From our good pal Kristen Peterson at the Las Vegas Sun:
In the Las Vegas Valley, saving historic buildings and artifacts often involves moving them
Tiffany Brown
Motor Court Cabin, left, originally in Las Vegas, is now on Heritage
Street at the Clark County Museum, which features rescued historic
houses from throughout the area.
By Kristen Peterson
Thu, Oct 2, 2008 (2 a.m.)
Las Vegas is always about the next big thing — and a move-it-or-lose-it attitude that pummels the city’s past.
Sometimes we move it. Sometimes we lose it. What’s interesting is
when “moving it” means creating another themed attraction by extracting
our past from the present and sequestering it.
If preservationists had any sense, they would require developers to
replicate today’s buildings and place the doppelganger on the outskirts
of town, saving time and money on future historical rescue operations.
A lot of money has been spent on saving the significant works
sitting in the popular Neon Boneyard. The rescue of the Stardust sign
cost $200,000. Moving the La Concha lobby, one of Las Vegas’ most
famous pieces of Googie architecture, from the Strip cost $1.4 million.
Then there is Heritage Street, a tidy tree-lined stretch of gravel
road outside the Clark County Museum on Boulder Highway that includes
houses and notable buildings from the Las Vegas Valley’s past. Rescued
by groups desperate to save Southern Nevada’s disappearing history, the
buildings were plunked down in Henderson, restored, decorated and
opened to the public.
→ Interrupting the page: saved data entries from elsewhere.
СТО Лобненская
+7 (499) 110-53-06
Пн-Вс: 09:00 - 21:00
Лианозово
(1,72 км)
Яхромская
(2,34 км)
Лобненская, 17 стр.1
Moving and restoring the homes has come at a
hefty price.
The permanent exhibit is a brilliant slice of 20th-century American
life, a nice getaway for anyone lamenting the Mediterranean-themed,
master-planned communities sprawling across the valley. You can sit on
a bench outside the print shop or on the front porch of the Beckley
House, a California bungalow built in 1912 for the Beckley family,
which owned a clothing store in downtown Las Vegas.
These aren’t replicas. They’re the real deal — filled with authentic
furniture, dishes, wall hangings, knickknacks, historical tidbits and
recorded music. Each is its own period piece. There is a motor court
cabin from the 1930s and the Boulder City Railroad Depot.
Call it a nod to creative preservation in a progressive area.
Themed attractions have made Las Vegas famous. Just when we wondered
what would be next, MGM Mirage decides to build the biggest “theme” of
all: an urban core on the Strip, an attraction you might say only
simulates high-rise living with grocery stores within walking
distanced. Eventually, we might tear down CityCenter and replace it
with something else, leaving only a whisper of the Stripside urban
condo community.
Heritage Street, by comparison, has no such glamour. It doesn’t even
have a casino. But it’s a collection that shows where we were and how
far we’ve come.
The Neon Boneyard has international fame, but visitors still drive
down East Fremont Street to look at the dilapidated auto court motels,
many of which have been pillaged.
We lost one of our legendary wedding chapels on the Strip, but the
Las Vegas Convention and Visitors Authority is helping fund the
restoration, along with the State Cultural Commission. Next year is
Clark County’s centennial. The chapel and the Railroad Cottage, both on
the county museum property, are expected to be restored and displayed
by the end of the year.
The Townsite homes, built in the 1940s in Henderson, were meant as
temporary housing for war workers. On the other hand, Myron Martin,
president of the Las Vegas Performing Arts Center Foundation, says the
Smith Center for the Performing Arts is being designed and built to
last 300 years. Whew. That’s something, at least.
In 20 years preservationists might be concerned with the Eiffel
Tower that stood outside Paris Las Vegas during the heyday of
hyperthemed casinos.
Preservationist and historian Bob Stoldal says he’s stood before the
Bellagio and asked himself, “What is this going to be in 50 years?”